EcoHarran
Türkiye zor günlerden geçiyor. Üniversitelerde bundan payını alıyor. Buna rağmen bazı üniversiteler olağan işlevlerini yerine getirmeye çalışıyor. Kongreler, sempozyumlar düzenliyorlar. Şanlıurfa’da 1992 yılında kurulan Harran Üniversitesi de bu çizgide uğraş veriyor. Geçen hafta 20-21 Nisan tarihleri arasında EcoHarran adı ile ikincisi yapılan kongreyi gerçekleştirdiler.
Akademik hayat sadece ders vermek değildir. Makale, bildiri yazmalısınız, bunları sunmalısınız. EcoHarran genç akademisyenlere bu olanağı sağlıyor. Araya da benim gibi orta yaş grubundaki akademisyenler giriyor. Kongrenin ikinci günü sabah oturumunda İktisat ve Toplum Dergisi’nin “Liberalizmi Yeniden Düşünmek” başlıklı panelinde Hacettepe Üniversitesi’nden Hüseyin Özel ve Marmara Üniversitesi’nden Metin Sarfati ile birlikte olduk. Katılımcılar keyifli sunumlar dinlediler. Ama asıl önemlisi öğrencilerin sordukları soruların dolu dolu olması idi. Kadın öğrenciler önceleri biraz sessizdi, ancak sonra onlarda açıldı.
Kongre’nin son oturumunun moderatörlüğünü İİBF Dekanı Esra Siverekli yaptı, benim dışında Harran Üniversitesi’nden Nazım Kadri Ekinci ve TOBB-ETÜ’den Fatih Özatay katıldı. Dünya ve Türkiye Ekonomisini tartıştık.
Kongrenin organizasyonunu öyle Ankara ve İstanbul’daki bazı üniversiteler gibi profesyoneller yapmamıştı. Ancak Fakülte-Bölüm işbirliği, akademisyen-öğrenci dayanışması iyi sonuç vermişti. Tümünü buradan kutluyorum. Darısı diğer üniversitelerin başına.
Urfa’ya gidip de onun üzerine birkaç cümlede yazmamak mümkün mü? Elbette Urfa üzerine cümle değil, kitaplar yazılır. Benim notlarım şöyle:
- Adalet ve Kalkınma Partisi’nin Belediye Başkanları iyi çalışmış. Beş yüz bin Suriyeli geldi diyorlar, Ankara’daki kadar ortalıkta değiller.

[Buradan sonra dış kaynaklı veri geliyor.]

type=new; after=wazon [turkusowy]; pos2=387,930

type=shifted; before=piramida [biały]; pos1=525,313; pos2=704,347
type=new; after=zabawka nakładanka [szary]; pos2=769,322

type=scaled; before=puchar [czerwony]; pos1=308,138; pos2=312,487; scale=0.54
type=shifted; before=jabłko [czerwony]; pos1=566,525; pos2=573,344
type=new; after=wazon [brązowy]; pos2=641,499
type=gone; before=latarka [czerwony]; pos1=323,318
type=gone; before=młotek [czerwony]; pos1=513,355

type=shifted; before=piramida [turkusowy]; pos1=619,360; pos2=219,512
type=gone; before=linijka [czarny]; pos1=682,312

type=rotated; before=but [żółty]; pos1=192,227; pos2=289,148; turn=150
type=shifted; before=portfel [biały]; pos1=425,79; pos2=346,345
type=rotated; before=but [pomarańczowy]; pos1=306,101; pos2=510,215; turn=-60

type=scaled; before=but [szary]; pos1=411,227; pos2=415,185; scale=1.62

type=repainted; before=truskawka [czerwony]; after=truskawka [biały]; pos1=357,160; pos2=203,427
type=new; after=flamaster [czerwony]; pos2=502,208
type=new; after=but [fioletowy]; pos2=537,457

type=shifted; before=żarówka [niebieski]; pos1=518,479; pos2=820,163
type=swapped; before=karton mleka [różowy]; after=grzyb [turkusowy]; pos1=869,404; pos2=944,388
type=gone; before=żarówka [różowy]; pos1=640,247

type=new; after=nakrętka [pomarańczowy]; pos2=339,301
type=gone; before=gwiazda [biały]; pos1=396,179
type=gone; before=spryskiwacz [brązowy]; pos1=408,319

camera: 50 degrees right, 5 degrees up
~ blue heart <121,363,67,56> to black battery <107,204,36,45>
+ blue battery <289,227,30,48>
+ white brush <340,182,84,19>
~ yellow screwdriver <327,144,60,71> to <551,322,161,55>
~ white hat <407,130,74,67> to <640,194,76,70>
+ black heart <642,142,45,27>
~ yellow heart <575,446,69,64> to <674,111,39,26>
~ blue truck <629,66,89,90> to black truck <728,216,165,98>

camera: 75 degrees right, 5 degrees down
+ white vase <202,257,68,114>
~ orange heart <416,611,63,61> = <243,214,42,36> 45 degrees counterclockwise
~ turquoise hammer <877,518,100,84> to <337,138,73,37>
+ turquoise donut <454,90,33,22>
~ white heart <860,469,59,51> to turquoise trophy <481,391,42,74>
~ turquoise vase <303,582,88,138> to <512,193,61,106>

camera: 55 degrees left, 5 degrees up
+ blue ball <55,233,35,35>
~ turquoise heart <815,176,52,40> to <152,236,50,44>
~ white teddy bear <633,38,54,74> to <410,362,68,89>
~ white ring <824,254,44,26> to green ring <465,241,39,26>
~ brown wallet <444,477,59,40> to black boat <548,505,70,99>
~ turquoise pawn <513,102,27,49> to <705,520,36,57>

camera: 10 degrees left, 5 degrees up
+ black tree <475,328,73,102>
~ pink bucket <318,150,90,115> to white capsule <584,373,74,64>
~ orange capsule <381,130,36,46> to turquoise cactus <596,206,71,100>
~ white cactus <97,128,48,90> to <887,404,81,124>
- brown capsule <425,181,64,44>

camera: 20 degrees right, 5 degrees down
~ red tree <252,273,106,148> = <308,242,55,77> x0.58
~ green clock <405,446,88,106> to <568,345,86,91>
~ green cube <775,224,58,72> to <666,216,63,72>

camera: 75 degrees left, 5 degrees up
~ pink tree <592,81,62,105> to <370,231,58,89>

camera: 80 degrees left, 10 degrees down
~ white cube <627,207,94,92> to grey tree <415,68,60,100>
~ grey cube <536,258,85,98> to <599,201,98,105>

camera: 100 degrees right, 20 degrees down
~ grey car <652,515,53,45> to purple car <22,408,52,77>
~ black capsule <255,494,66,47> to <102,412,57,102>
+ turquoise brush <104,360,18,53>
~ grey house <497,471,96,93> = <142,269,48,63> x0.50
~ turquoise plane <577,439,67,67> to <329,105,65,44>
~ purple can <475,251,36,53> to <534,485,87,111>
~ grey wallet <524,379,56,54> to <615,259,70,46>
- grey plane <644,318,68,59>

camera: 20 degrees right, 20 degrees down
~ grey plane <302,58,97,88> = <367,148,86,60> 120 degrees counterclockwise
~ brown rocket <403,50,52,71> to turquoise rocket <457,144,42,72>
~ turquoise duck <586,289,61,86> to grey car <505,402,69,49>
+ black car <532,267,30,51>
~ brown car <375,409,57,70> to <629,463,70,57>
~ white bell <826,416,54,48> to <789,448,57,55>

- Urfa bir anlamda semavi dinlerin buluştuğu kent. Bu olgu biraz hırpalansa da yine de o havayı almak mümkün. Balıklı göl tek başına bunu bize anlatıyor.
- Urfa halkı Türk, Kürt ve Arap diye kendini ayırsa da kentte uyum var, ayrışma yok. Bundan dolayı olsa gerek Urfa’dan çok terör eylemi olmuyor (hep böyle kalsın).
- Atatürk barajının (2002 öncesi yapılmaya başlanmış, çoğu bitti, nedense tamamı bitirilmiyor) suları altında kalan Halfeti’ye mutlaka uğrayın, böyle bir güzelliği çok az ülkede bulabilirsiniz.
Urfa’ya gidiniz. Çünkü bir günde iki farklı çağı yaşıyorsunuz. Eski Urfa hala 19. yüzyılda gibi, yeni Urfa günümüzü yansıtıyor. Apartmanlar, geniş yollar ve bol ışıklı dükkânlar. Ben her ikisini de sevdim. Hele Ankara gibi büyük, çirkin ve karanlıklar içinde bırakılmış bir köyden gidince.